GIVEN PASSAGE below:

But the Reassignment Policy falls short for a more fundamental reason: it only lays out a set of notice, removal, and reassignment procedures ; it does not establish a property interest that those procedures are designed to protect. As explained above, process is due only if Plaintiffs first establish that they have a protected property interest. See Louder-mill, 470 U.S. at 538, 105 S.Ct. 1487. It does not work the other way around. Plaintiffs cannot point to a set of procedures and argue that the procedures in and of themselves create a property interest. See Heck v. City of Freeport, 985 F.2d 305, 311 (7th Cir.1993) (“Mere procedural rights ... do not of themselves give rise to property interests protected under the Fourteenth Amendment.”). In other words, Plaintiffs can have no property interest in procedures; they can only have an interest in property. And the Reassignment Policy does not create a property interest; it only establishes procedures.
The factual circumstances underlying Plaintiff Green-Katien’s due-process claim are slightly different from the factual basis for the other Plaintiffs’ claims. Green-Katien was an art teacher at Ames, and her employment was terminated because Principal Hoffman closed the art program. Third Am. Compl. ¶¶32, 63. Therefore, as Plaintiffs point out, the reason for Green-Katien’s termination—program closure—fell within the scope of the Reassignment Policy. See Pis.’ Resp. Br. at 6.

End of GIVEN PASSAGE.

WHAT TO WORK ON:
**a)** Answer these questions using the passage on the Reassignment Policy:
(i) What does the passage say the Reassignment Policy does not establish?
(ii) What did Green-Katien teach at Ames?
(iii) Why was Green-Katien's employment terminated?
**b)** Rewrite the passage on the Reassignment Policy from "The factual circumstances" to "Resp. Br. at 6.", switching "Principal Hoffman" to "the principal".

GIVEN ENTRIES below:

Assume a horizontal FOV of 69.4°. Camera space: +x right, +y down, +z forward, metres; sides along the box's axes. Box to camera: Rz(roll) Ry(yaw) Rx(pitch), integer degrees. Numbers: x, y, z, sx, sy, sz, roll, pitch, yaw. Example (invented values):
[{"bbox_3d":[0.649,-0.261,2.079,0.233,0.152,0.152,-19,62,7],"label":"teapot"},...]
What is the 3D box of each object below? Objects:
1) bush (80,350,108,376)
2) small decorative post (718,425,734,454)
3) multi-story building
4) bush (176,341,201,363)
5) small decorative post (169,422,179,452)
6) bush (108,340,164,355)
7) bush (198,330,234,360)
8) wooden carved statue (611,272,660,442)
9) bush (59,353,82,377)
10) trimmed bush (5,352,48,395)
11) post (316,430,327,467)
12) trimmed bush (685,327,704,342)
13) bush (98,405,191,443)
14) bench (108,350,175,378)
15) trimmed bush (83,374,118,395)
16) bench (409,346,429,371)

End of GIVEN ENTRIES.
GIVEN ENTRIES below:

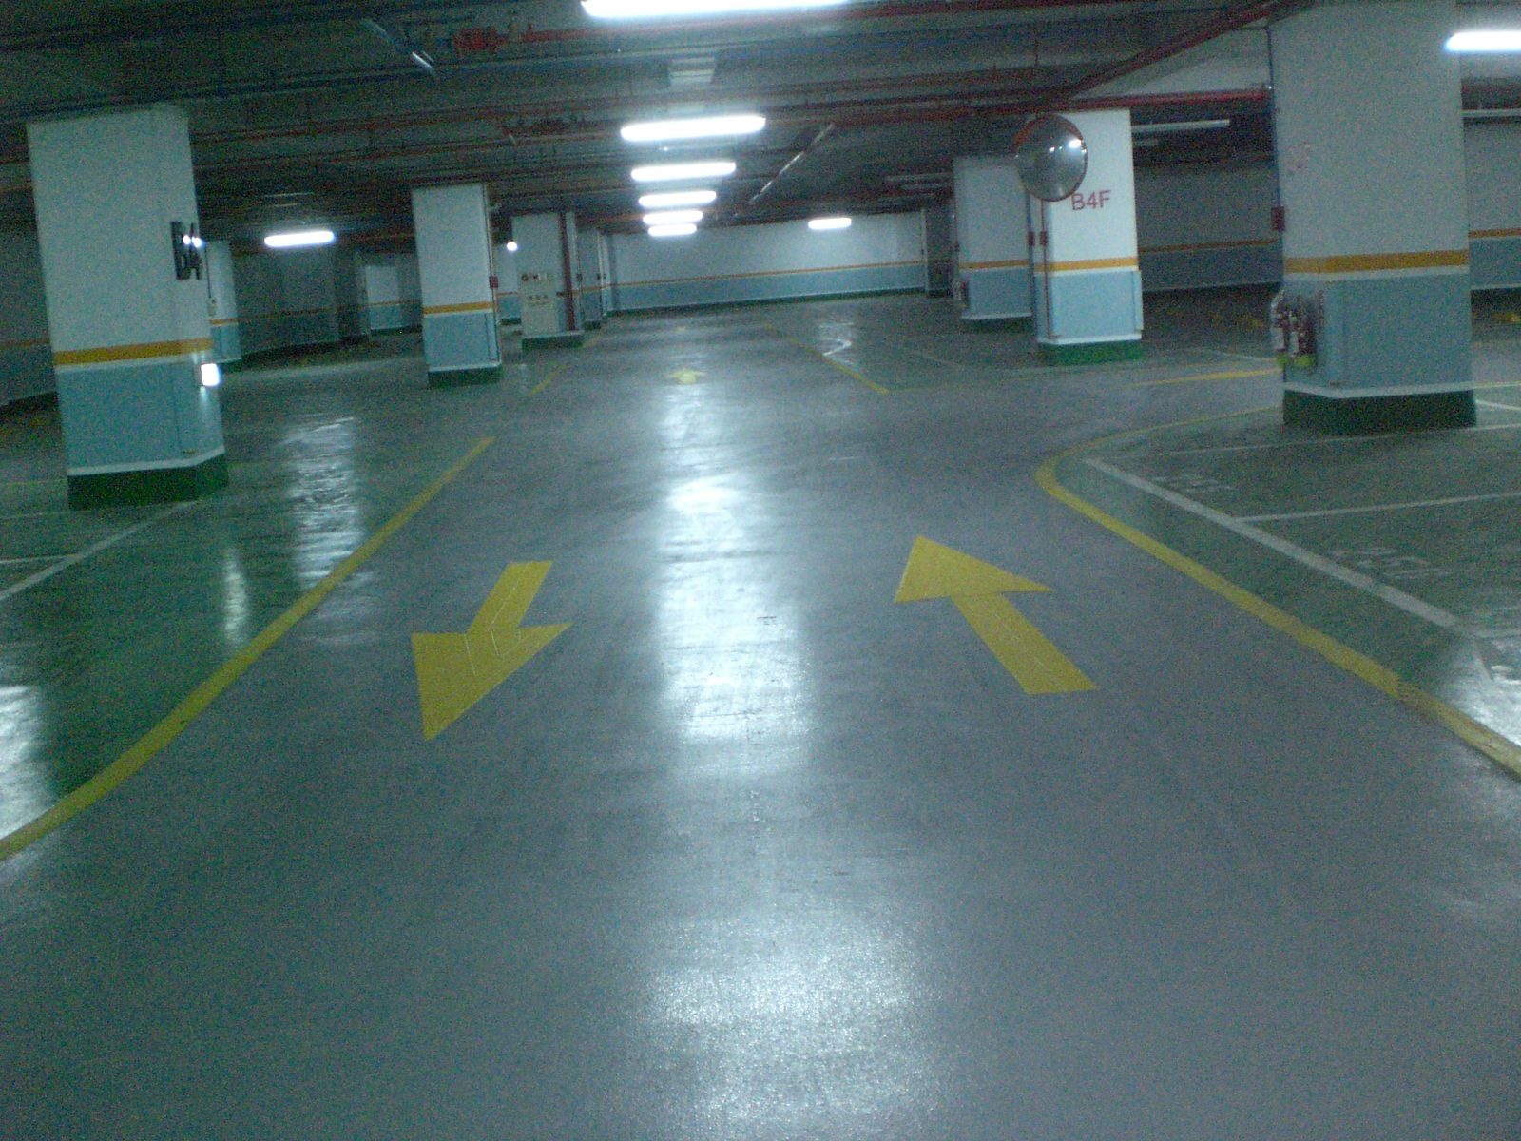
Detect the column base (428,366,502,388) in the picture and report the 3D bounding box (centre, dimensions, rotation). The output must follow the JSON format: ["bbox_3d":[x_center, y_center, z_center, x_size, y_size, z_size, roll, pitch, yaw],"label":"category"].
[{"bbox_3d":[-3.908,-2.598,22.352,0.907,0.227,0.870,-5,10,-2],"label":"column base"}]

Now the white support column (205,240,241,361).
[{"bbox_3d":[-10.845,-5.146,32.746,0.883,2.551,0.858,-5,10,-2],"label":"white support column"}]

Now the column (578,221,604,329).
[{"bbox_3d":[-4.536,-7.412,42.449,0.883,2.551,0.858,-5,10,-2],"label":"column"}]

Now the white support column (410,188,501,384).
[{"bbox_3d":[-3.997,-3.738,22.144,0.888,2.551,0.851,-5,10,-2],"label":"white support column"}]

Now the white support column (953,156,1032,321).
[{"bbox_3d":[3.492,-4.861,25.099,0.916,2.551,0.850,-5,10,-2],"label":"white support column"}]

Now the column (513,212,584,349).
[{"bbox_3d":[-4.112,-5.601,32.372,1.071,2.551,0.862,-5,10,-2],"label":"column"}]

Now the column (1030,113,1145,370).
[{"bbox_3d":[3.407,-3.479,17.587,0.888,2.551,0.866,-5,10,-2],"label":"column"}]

End of GIVEN ENTRIES.

RESULTS FOR THE EXERCISE:
**a)**
(i) It does not establish a property interest that its procedures are designed to protect.
(ii) Art.
(iii) Principal Hoffman closed the art program.

**b)**
The factual circumstances underlying Plaintiff Green-Katien’s due-process claim are slightly different from the factual basis for the other Plaintiffs’ claims. Green-Katien was an art teacher at Ames, and her employment was terminated because the principal closed the art program. Third Am. Compl. ¶¶32, 63. Therefore, as Plaintiffs point out, the reason for Green-Katien’s termination—program closure—fell within the scope of the Reassignment Policy. See Pis.’ Resp. Br. at 6.